L’ancienne méthode consistait en la protection des aires naturelles en les finançant. Nous nous sommes rendu compte que cela ne marchait pas. Tout simplement parce que le problème était tellement énorme qu’il dépassait les capacités des acteurs. Ce que nous avons dit à Brazzaville c’est de travailler désormais avec les douanes, les contrôleurs des exportations, la police, la justice pour infliger des peines conséquentes et dissuader les braconniers. Nous avons affaire à de gros bonnets qui sont, notamment, impliqués dans le blanchiment d’argent. Il faut qu’on leur rende la vie difficile. D’où la nécessité de travailler tous ensemble dans la même direction. C’est ce que nous avons proposé. Bon nombre de pays africains montrent que cela est possible.

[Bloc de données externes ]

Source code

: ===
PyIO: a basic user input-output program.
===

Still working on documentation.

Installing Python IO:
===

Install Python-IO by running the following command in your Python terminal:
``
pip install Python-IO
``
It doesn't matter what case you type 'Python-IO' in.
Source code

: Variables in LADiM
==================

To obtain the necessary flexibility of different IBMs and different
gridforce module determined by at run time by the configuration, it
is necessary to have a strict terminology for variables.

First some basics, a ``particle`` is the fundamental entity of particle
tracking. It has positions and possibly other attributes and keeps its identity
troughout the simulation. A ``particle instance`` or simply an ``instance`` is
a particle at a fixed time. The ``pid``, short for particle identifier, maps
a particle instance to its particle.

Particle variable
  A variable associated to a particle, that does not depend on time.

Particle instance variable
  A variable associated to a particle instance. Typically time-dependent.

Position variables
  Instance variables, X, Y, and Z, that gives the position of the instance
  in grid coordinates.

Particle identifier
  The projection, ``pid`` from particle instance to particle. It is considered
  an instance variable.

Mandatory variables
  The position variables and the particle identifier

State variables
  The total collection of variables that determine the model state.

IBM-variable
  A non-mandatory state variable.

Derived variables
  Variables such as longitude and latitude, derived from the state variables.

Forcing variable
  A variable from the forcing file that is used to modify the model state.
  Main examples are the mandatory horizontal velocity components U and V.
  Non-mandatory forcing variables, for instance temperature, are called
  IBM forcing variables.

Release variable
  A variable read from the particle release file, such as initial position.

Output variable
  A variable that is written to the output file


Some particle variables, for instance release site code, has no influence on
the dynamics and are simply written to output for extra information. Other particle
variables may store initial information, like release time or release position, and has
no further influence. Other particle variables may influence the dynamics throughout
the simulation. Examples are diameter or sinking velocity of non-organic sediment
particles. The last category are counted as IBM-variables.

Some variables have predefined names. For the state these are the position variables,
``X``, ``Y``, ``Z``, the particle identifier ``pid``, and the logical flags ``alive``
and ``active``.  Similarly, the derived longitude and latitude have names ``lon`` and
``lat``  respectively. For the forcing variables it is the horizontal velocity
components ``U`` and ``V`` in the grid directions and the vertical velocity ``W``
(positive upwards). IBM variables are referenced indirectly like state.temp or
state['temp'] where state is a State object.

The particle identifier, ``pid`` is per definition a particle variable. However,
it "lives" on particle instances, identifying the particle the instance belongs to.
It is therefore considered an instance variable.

En Namibie, des politiques qui ont été mises en place impliquent les communautés dans le problème, en combinant l’approche conservation et développement. Résultat : le braconnage a reculé. Au Kenya, les pénalités à payer en cas de braconnage sont extrêmement sévères. Comme vous le voyez, il y a des exemples concrets.
Quelle est la vision du PNUD à propos des communautés qui vivent, survivent, grâce au braconnage ?
De façon claire, nous savons très bien que certaines communautés dépendent de la viande de brousse et qu’il est impossible de l’interdire complètement. D’où l’idée de les accompagner pour essayer des solutions alternatives. Certaines viandes de brousse véhiculent des maladies comme la fièvre à virus Ebola. Il s’agit surtout de sensibiliser ces communautés sur les questions sanitaires en les aidant à trouver d’autres sources de protéines durant les mois qui se situent entre les récoltes.